The even bigger challenge is that hiring experts in any domain requires domain knowledge, but hiring has been shifted to HR. They aren't experts in anything, and for some years they made do with formulaic approaches, but that doesn't cut it anymore. So now if your group wants to get it done, and done well, you have to get involved yourself, and it's a lot of work on top of your regular tasks. Maybe more work because HR is deeply involved.
I saw this at the big corporate (not faang/tech) place I work at. Engineers run and score interviews, but we don't make the final decision. That goes to HR and the hiring manager who usually has no technically background.
HR are experts in HR, which is to say they have a broader view of the institutional needs and legal requirements of hiring staffing than you do. It's always annoying when that clashes with your vision, but dismissing their entire domain is unlikely to help you avoid running into that dynamic again and again
> hiring has been shifted to HR
Not everywhere. At my company, HR owns the process but we -- the hiring tech team -- own the content of interviews and the outcomes.
I've never seen hiring completely in the domain of HR. HR filters incoming candidates and checks for culture fit etc, but technical competency is checked by engineers/ML folks.

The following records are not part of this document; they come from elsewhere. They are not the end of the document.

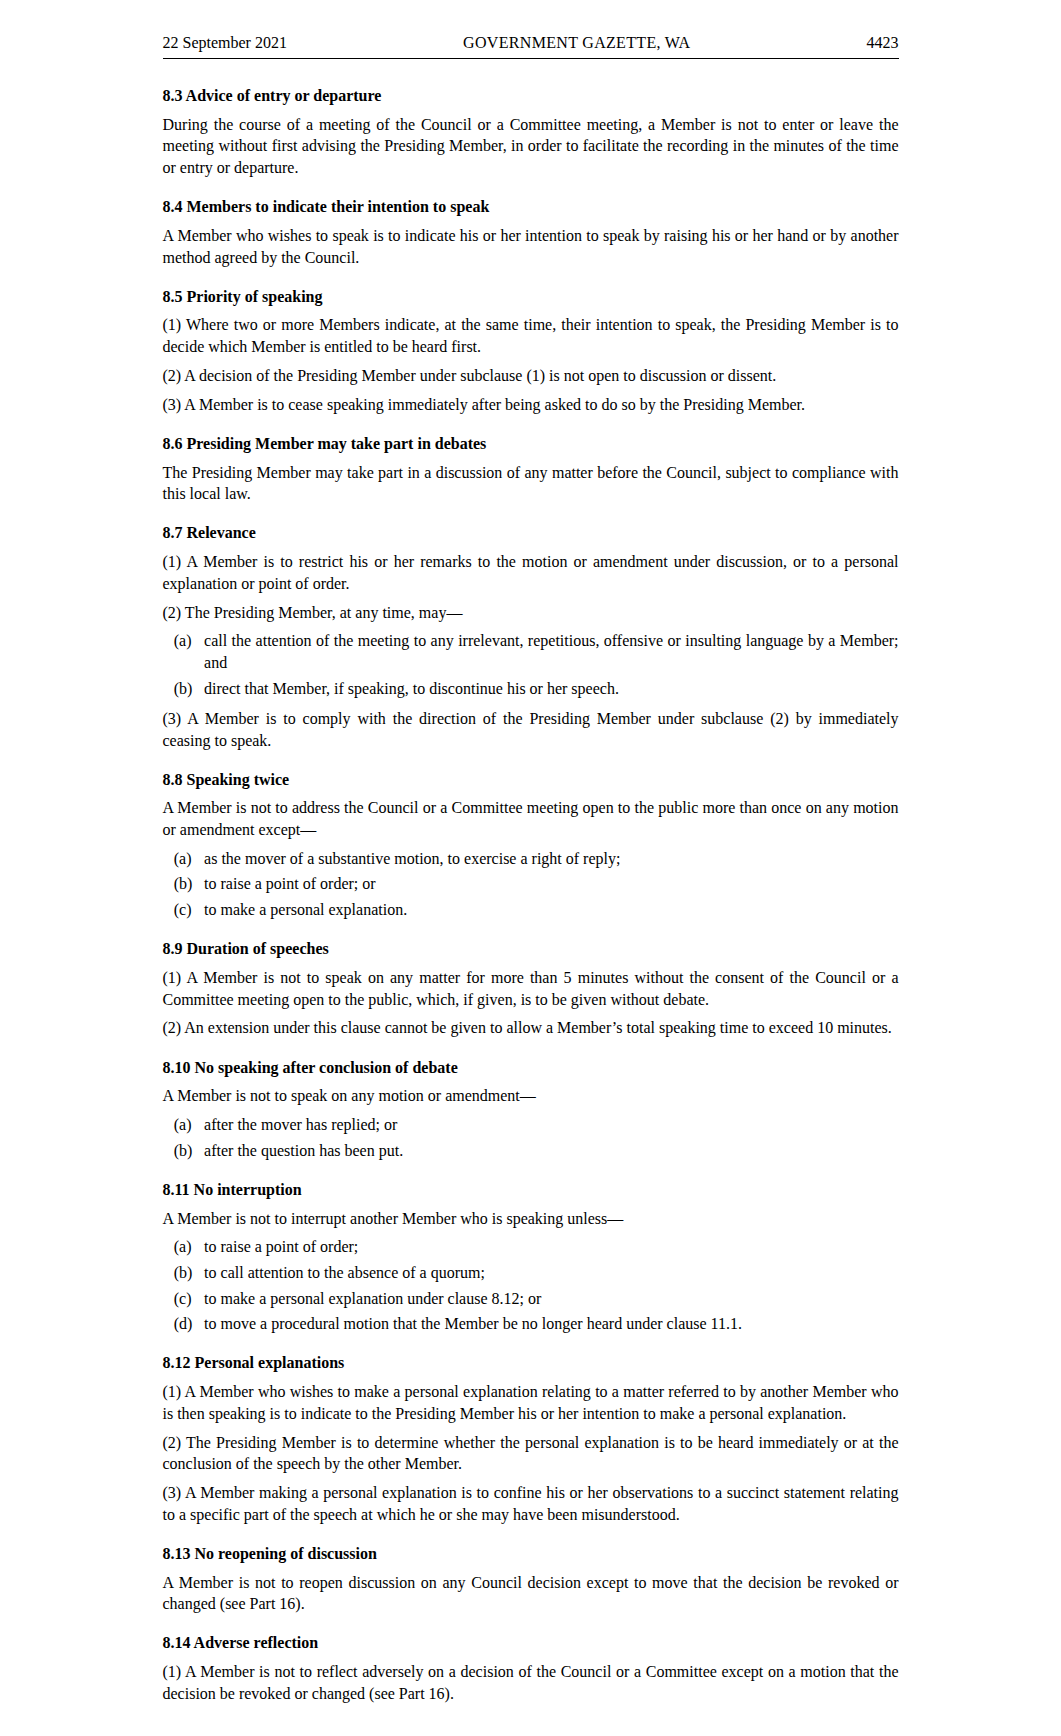22 September 2021 GOVERNMENT GAZETTE, WA 4423
8.3 Advice of entry or departure
During the course of a meeting of the Council or a Committee meeting, a Member is not to enter or leave the meeting without first advising the Presiding Member, in order to facilitate the recording in the minutes of the time or entry or departure.
8.4 Members to indicate their intention to speak
A Member who wishes to speak is to indicate his or her intention to speak by raising his or her hand or by another method agreed by the Council.
8.5 Priority of speaking
(1) Where two or more Members indicate, at the same time, their intention to speak, the Presiding Member is to decide which Member is entitled to be heard first.
(2) A decision of the Presiding Member under subclause (1) is not open to discussion or dissent.
(3) A Member is to cease speaking immediately after being asked to do so by the Presiding Member.
8.6 Presiding Member may take part in debates
The Presiding Member may take part in a discussion of any matter before the Council, subject to compliance with this local law.
8.7 Relevance
(1) A Member is to restrict his or her remarks to the motion or amendment under discussion, or to a personal explanation or point of order.
(2) The Presiding Member, at any time, may—
(a) call the attention of the meeting to any irrelevant, repetitious, offensive or insulting language by a Member; and
(b) direct that Member, if speaking, to discontinue his or her speech.
(3) A Member is to comply with the direction of the Presiding Member under subclause (2) by immediately ceasing to speak.
8.8 Speaking twice
A Member is not to address the Council or a Committee meeting open to the public more than once on any motion or amendment except—
(a) as the mover of a substantive motion, to exercise a right of reply;
(b) to raise a point of order; or
(c) to make a personal explanation.
8.9 Duration of speeches
(1) A Member is not to speak on any matter for more than 5 minutes without the consent of the Council or a Committee meeting open to the public, which, if given, is to be given without debate.
(2) An extension under this clause cannot be given to allow a Member’s total speaking time to exceed 10 minutes.
8.10 No speaking after conclusion of debate
A Member is not to speak on any motion or amendment—
(a) after the mover has replied; or
(b) after the question has been put.
8.11 No interruption
A Member is not to interrupt another Member who is speaking unless—
(a) to raise a point of order;
(b) to call attention to the absence of a quorum;
(c) to make a personal explanation under clause 8.12; or
(d) to move a procedural motion that the Member be no longer heard under clause 11.1.
8.12 Personal explanations
(1) A Member who wishes to make a personal explanation relating to a matter referred to by another Member who is then speaking is to indicate to the Presiding Member his or her intention to make a personal explanation.
(2) The Presiding Member is to determine whether the personal explanation is to be heard immediately or at the conclusion of the speech by the other Member.
(3) A Member making a personal explanation is to confine his or her observations to a succinct statement relating to a specific part of the speech at which he or she may have been misunderstood.
8.13 No reopening of discussion
A Member is not to reopen discussion on any Council decision except to move that the decision be revoked or changed (see Part 16).
8.14 Adverse reflection
(1) A Member is not to reflect adversely on a decision of the Council or a Committee except on a motion that the decision be revoked or changed (see Part 16).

I can't imagine an HR person checking if someone understands neural networks.
>hiring has been shifted to HR
Well, unless you know sufficiently senior people. But I suspect that is a deeply unsatisfactory answer to many people in this forum.
My long term last, only technically-adjacent, job came through a combination of knowing execs, having gone to the same school as my ultimate manager, and knowing various other people involved. (And having a portfolio of public work.)